While private respondent company submitted the daily time records of the petitioner to show that she rendered work for only eight (8) hours a day, it
did not refute nor seek to disprove the judicial notice taken by Labor Arbiter Macaraig-Guillen that Mancao establishments, including the
establishment where petitioner worked, opens twelve hours a day, opening at 8:00 a.m. and closing at 8:00 p.m.

This Court, in previously evaluating the evidentiary value of daily time records, especially those which show uniform entries with regard to the hours
of work rendered by an employee, has ruled that such unvarying recording of a daily time record is improbable and contrary to human experience. It
is impossible for an employee to arrive at the workplace and leave at exactly the same time, day in day out. The uniformity and regularity of the
entries are badges of untruthfulness and as such indices of dubiety. xi[11] The observations made by the Solicitor General regarding the unreliability of
the daily time records would therefore seem more convincing. On the other hand, respondent company failed to present substantial evidence, other
than the disputed DTRs, to prove that petitioner indeed worked for only eight hours a day.

It is a well-settled doctrine, that if doubts exist between the evidence presented by the employer and the employee, the scales of justice must be tilted
in favor of the latter.
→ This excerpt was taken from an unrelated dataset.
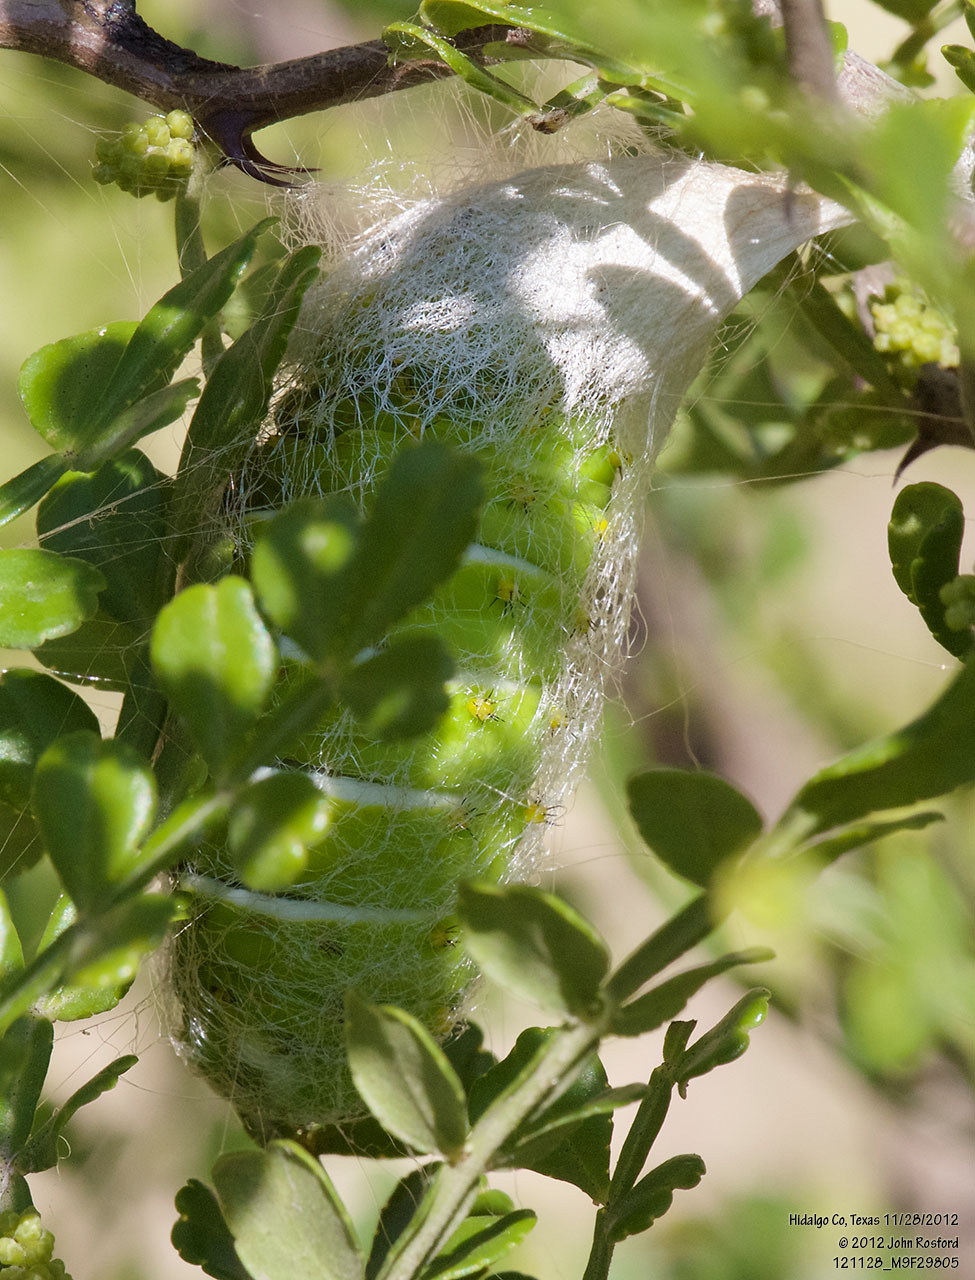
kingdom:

It is a time-honored rule that in controversies between a laborer and his master, doubts reasonably arising from the evidence, or
in the interpretation of agreements and writing should be resolved in the formers favor. xii[12] The policy is to extend the doctrine to a greater number
of employees who can avail of the benefits under the law, which is in consonance with the avowed policy of the State to give maximum aid and
protection of labor.xiii[13] This rule should be applied in the case at bar, especially since the evidence presented by the private respondent company is
not convincing. Accordingly, we uphold the finding that petitioner rendered overtime work, entitling her to overtime pay.

As to the liability of private respondent Antonio Mancao, petitioner contends that as manager of Mancao establishment, he should be jointly and
severally liable with respondent corporation as to the monetary award adjudged.

The general rule is that officers of a corporation are not personally liable for their official acts unless it is shown that they have exceeded their
authority. However, the legal fiction that a corporation has a personality separate and distinct from stockholders and members may be disregarded if it
is used as a means to perpetuate fraud or an illegal act or as a vehicle for the evasion of an existing obligation, the circumvention of statutes, or to
confuse legitimate issues.xiv[14]

In this case, there is no showing that Antonio Mancao, as manager of respondent company, deliberately and maliciously evaded the respondent's
company financial obligation to the petitioner. Hence, there appearing to be no evidence on record that Antonio Mancao acted maliciously or
deliberately in the non-payment of benefits to petitioner, he cannot be held jointly and severally liable with Mancao supermarket.

WHEREFORE, in view of the foregoing, the instant petition is hereby PARTIALLY GRANTED. Accordingly, the resolution of the NLRC dated
December 21, 1995 in NLRC NCR CA No. M-002047-94 is hereby MODIFIED by awarding petitioner, Emelita Nicario her overtime pay and
relieving private respondent, Antonio Mancao, of any liability as manager of Mancao Supermarket and further holding Mancao Supermarket solely
liable. No costs.

SO ORDERED.

Narvasa, C.J., (Chairman), Kapunan, and Purisima, JJ., concur.